**Exercise brief:**
Reproduce the rows exactly, from the first line through the line with "Leave a Reply", including that line.

**Exercise data:**
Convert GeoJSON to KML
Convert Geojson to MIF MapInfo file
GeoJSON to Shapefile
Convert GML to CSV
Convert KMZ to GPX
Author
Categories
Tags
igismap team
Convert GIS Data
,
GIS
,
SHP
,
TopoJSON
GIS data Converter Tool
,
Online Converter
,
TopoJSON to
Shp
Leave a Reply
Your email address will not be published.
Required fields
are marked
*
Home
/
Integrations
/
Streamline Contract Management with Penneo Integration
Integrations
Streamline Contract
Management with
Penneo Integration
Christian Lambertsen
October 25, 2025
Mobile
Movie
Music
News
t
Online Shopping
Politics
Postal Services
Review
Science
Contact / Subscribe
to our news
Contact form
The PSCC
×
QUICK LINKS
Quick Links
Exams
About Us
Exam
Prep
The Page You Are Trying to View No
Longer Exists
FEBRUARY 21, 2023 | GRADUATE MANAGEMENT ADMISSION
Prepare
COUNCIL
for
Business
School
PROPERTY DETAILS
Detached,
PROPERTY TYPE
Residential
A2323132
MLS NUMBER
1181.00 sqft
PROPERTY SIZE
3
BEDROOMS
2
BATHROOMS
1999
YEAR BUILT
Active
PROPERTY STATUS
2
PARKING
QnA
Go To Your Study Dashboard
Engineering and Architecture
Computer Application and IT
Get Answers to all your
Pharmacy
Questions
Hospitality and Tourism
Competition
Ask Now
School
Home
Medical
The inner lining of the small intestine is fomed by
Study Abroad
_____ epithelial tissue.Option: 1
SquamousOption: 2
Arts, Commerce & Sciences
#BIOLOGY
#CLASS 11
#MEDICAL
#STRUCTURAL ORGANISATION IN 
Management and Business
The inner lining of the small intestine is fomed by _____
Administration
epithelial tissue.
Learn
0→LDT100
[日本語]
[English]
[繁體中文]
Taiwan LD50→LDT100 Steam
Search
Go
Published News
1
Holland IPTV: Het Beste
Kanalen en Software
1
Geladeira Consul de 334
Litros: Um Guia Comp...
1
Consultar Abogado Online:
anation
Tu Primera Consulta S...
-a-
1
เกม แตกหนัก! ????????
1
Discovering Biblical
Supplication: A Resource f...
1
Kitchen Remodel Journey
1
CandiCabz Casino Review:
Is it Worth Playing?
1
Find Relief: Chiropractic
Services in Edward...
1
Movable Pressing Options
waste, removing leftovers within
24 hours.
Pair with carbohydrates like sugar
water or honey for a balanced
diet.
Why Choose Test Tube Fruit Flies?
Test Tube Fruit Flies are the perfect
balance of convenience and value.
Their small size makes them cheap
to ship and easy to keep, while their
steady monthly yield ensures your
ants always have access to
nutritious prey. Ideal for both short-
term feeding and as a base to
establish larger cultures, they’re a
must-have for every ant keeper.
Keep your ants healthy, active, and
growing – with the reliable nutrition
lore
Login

**Solution below:**
Convert GeoJSON to KML
Convert Geojson to MIF MapInfo file
GeoJSON to Shapefile
Convert GML to CSV
Convert KMZ to GPX
Author
Categories
Tags
igismap team
Convert GIS Data
,
GIS
,
SHP
,
TopoJSON
GIS data Converter Tool
,
Online Converter
,
TopoJSON to
Shp
Leave a Reply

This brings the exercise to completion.